DATA RECORDS:
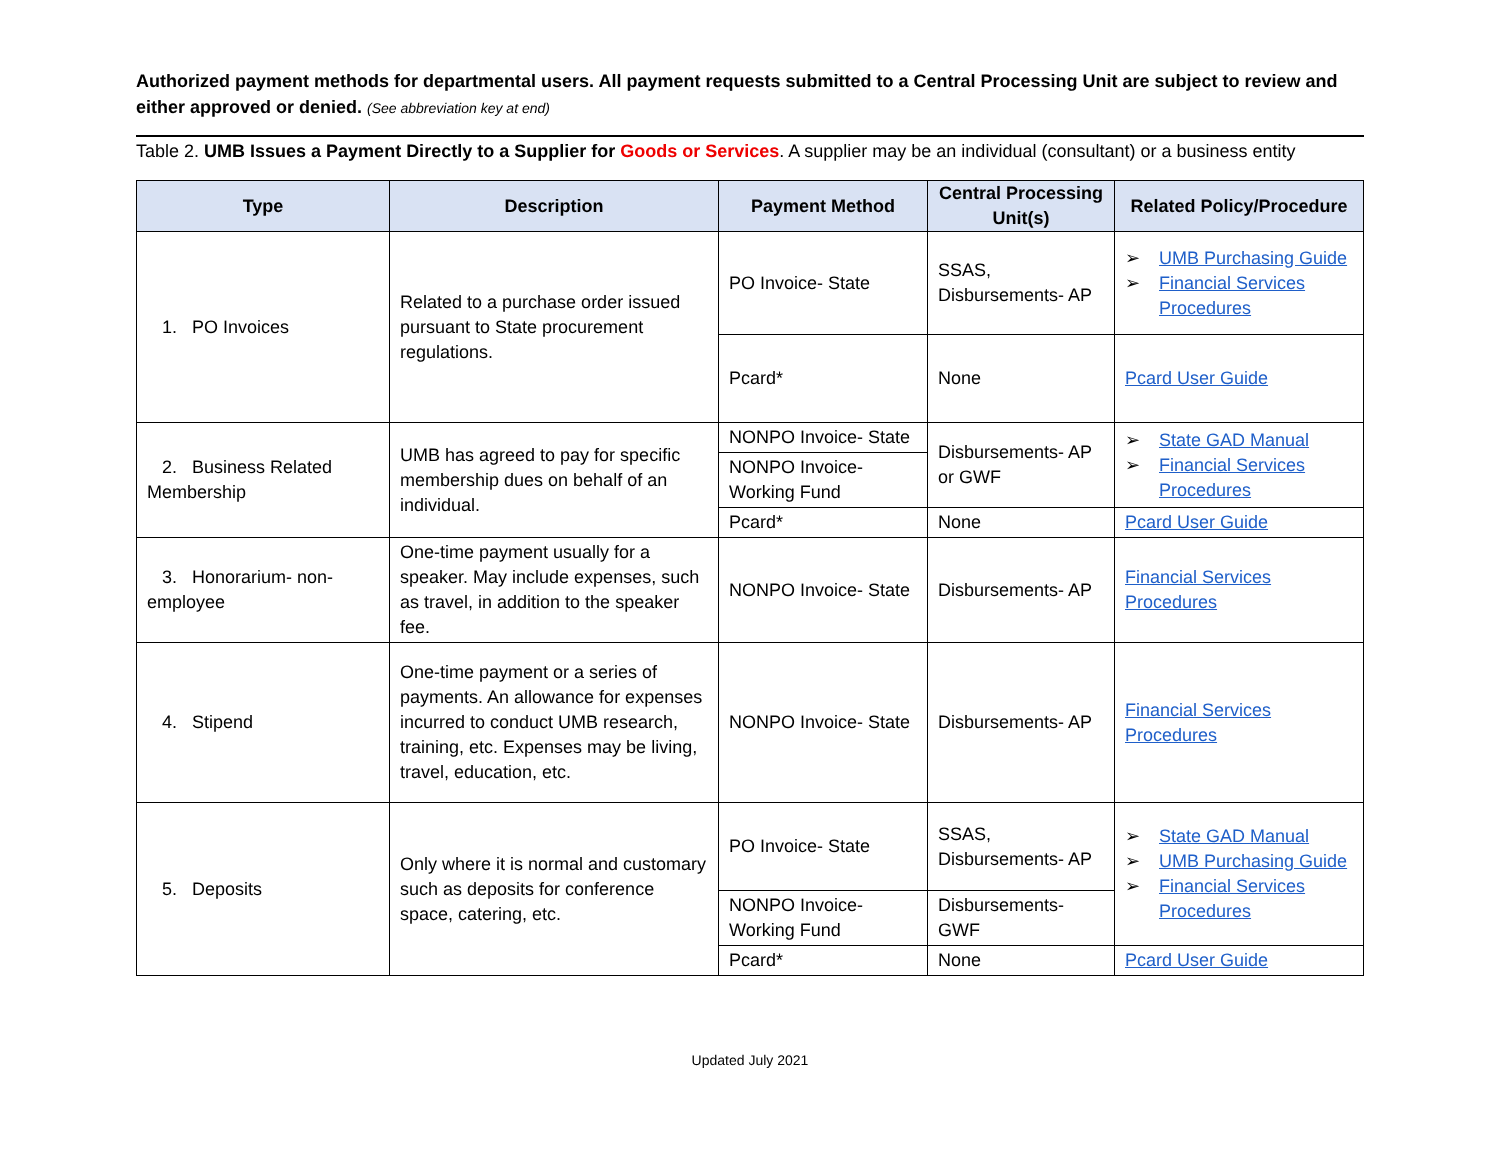Authorized payment methods for departmental users. All payment requests submitted to a Central Processing Unit are subject to review and either approved or denied. (See abbreviation key at end)
Table 2. UMB Issues a Payment Directly to a Supplier for Goods or Services. A supplier may be an individual (consultant) or a business entity
| Type | Description | Payment Method | Central Processing Unit(s) | Related Policy/Procedure |
| --- | --- | --- | --- | --- |
| 1. PO Invoices | Related to a purchase order issued pursuant to State procurement regulations. | PO Invoice- State | SSAS, Disbursements- AP | ➢ UMB Purchasing Guide ➢ Financial Services Procedures |
| | | Pcard* | None | Pcard User Guide |
| 2. Business Related Membership | UMB has agreed to pay for specific membership dues on behalf of an individual. | NONPO Invoice- State | Disbursements- AP or GWF | ➢ State GAD Manual ➢ Financial Services Procedures |
| | | NONPO Invoice- Working Fund | | |
| | | Pcard* | None | Pcard User Guide |
| 3. Honorarium- non-employee | One-time payment usually for a speaker. May include expenses, such as travel, in addition to the speaker fee. | NONPO Invoice- State | Disbursements- AP | Financial Services Procedures |
| 4. Stipend | One-time payment or a series of payments. An allowance for expenses incurred to conduct UMB research, training, etc. Expenses may be living, travel, education, etc. | NONPO Invoice- State | Disbursements- AP | Financial Services Procedures |
| 5. Deposits | Only where it is normal and customary such as deposits for conference space, catering, etc. | PO Invoice- State | SSAS, Disbursements- AP | ➢ State GAD Manual ➢ UMB Purchasing Guide ➢ Financial Services Procedures |
| | | NONPO Invoice- Working Fund | Disbursements- GWF | |
| | | Pcard* | None | Pcard User Guide |
Updated July 2021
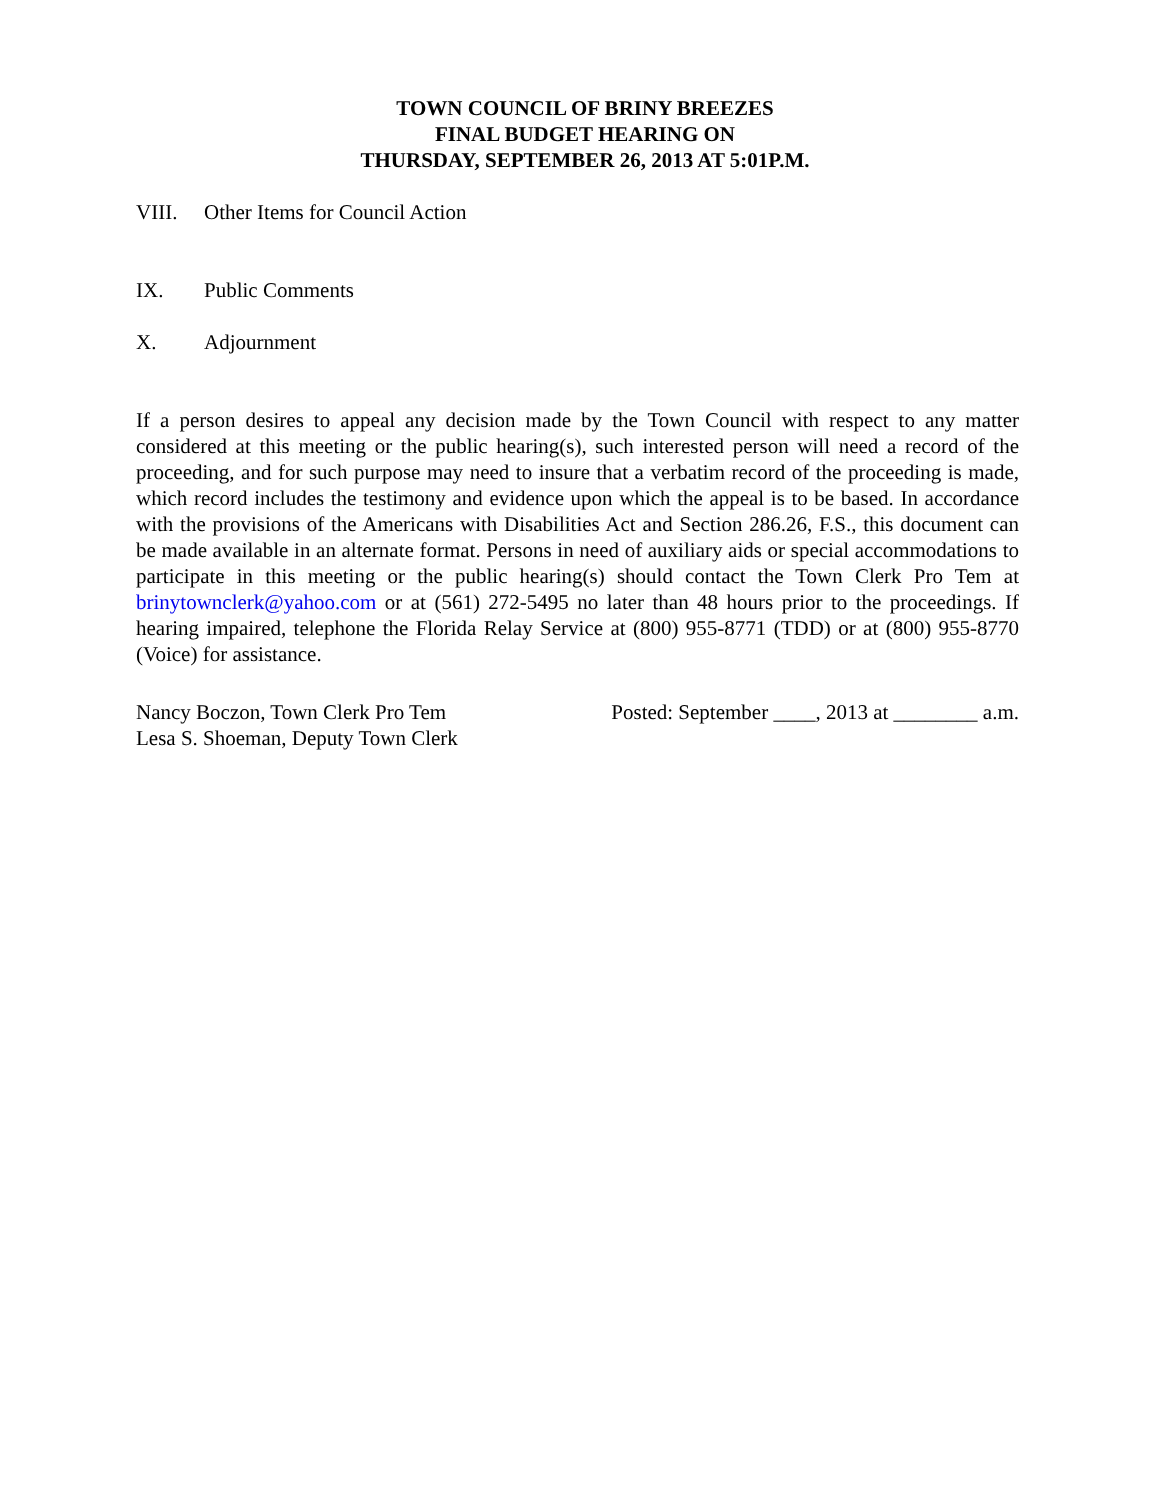TOWN COUNCIL OF BRINY BREEZES
FINAL BUDGET HEARING ON
THURSDAY, SEPTEMBER 26, 2013 AT 5:01P.M.
VIII. Other Items for Council Action
IX. Public Comments
X. Adjournment
If a person desires to appeal any decision made by the Town Council with respect to any matter considered at this meeting or the public hearing(s), such interested person will need a record of the proceeding, and for such purpose may need to insure that a verbatim record of the proceeding is made, which record includes the testimony and evidence upon which the appeal is to be based. In accordance with the provisions of the Americans with Disabilities Act and Section 286.26, F.S., this document can be made available in an alternate format. Persons in need of auxiliary aids or special accommodations to participate in this meeting or the public hearing(s) should contact the Town Clerk Pro Tem at brinytownclerk@yahoo.com or at (561) 272-5495 no later than 48 hours prior to the proceedings. If hearing impaired, telephone the Florida Relay Service at (800) 955-8771 (TDD) or at (800) 955-8770 (Voice) for assistance.
Nancy Boczon, Town Clerk Pro Tem
Lesa S. Shoeman, Deputy Town Clerk
Posted: September ____, 2013 at ________ a.m.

WORK ITEM:
Set down the records above exactly, leaving out pictures.

SOLUTION TO THIS TASK:
Authorized payment methods for departmental users. All payment requests submitted to a Central Processing Unit are subject to review and either approved or denied. (See abbreviation key at end)
Table 2. UMB Issues a Payment Directly to a Supplier for Goods or Services. A supplier may be an individual (consultant) or a business entity
| Type | Description | Payment Method | Central Processing Unit(s) | Related Policy/Procedure |
| --- | --- | --- | --- | --- |
| 1. PO Invoices | Related to a purchase order issued pursuant to State procurement regulations. | PO Invoice- State | SSAS, Disbursements- AP | ➢ UMB Purchasing Guide ➢ Financial Services Procedures |
| | | Pcard* | None | Pcard User Guide |
| 2. Business Related Membership | UMB has agreed to pay for specific membership dues on behalf of an individual. | NONPO Invoice- State | Disbursements- AP or GWF | ➢ State GAD Manual ➢ Financial Services Procedures |
| | | NONPO Invoice- Working Fund | | |
| | | Pcard* | None | Pcard User Guide |
| 3. Honorarium- non-employee | One-time payment usually for a speaker. May include expenses, such as travel, in addition to the speaker fee. | NONPO Invoice- State | Disbursements- AP | Financial Services Procedures |
| 4. Stipend | One-time payment or a series of payments. An allowance for expenses incurred to conduct UMB research, training, etc. Expenses may be living, travel, education, etc. | NONPO Invoice- State | Disbursements- AP | Financial Services Procedures |
| 5. Deposits | Only where it is normal and customary such as deposits for conference space, catering, etc. | PO Invoice- State | SSAS, Disbursements- AP | ➢ State GAD Manual ➢ UMB Purchasing Guide ➢ Financial Services Procedures |
| | | NONPO Invoice- Working Fund | Disbursements- GWF | |
| | | Pcard* | None | Pcard User Guide |
Updated July 2021
TOWN COUNCIL OF BRINY BREEZES
FINAL BUDGET HEARING ON
THURSDAY, SEPTEMBER 26, 2013 AT 5:01P.M.
VIII. Other Items for Council Action
IX. Public Comments
X. Adjournment
If a person desires to appeal any decision made by the Town Council with respect to any matter considered at this meeting or the public hearing(s), such interested person will need a record of the proceeding, and for such purpose may need to insure that a verbatim record of the proceeding is made, which record includes the testimony and evidence upon which the appeal is to be based. In accordance with the provisions of the Americans with Disabilities Act and Section 286.26, F.S., this document can be made available in an alternate format. Persons in need of auxiliary aids or special accommodations to participate in this meeting or the public hearing(s) should contact the Town Clerk Pro Tem at brinytownclerk@yahoo.com or at (561) 272-5495 no later than 48 hours prior to the proceedings. If hearing impaired, telephone the Florida Relay Service at (800) 955-8771 (TDD) or at (800) 955-8770 (Voice) for assistance.
Nancy Boczon, Town Clerk Pro Tem
Lesa S. Shoeman, Deputy Town Clerk
Posted: September ____, 2013 at ________ a.m.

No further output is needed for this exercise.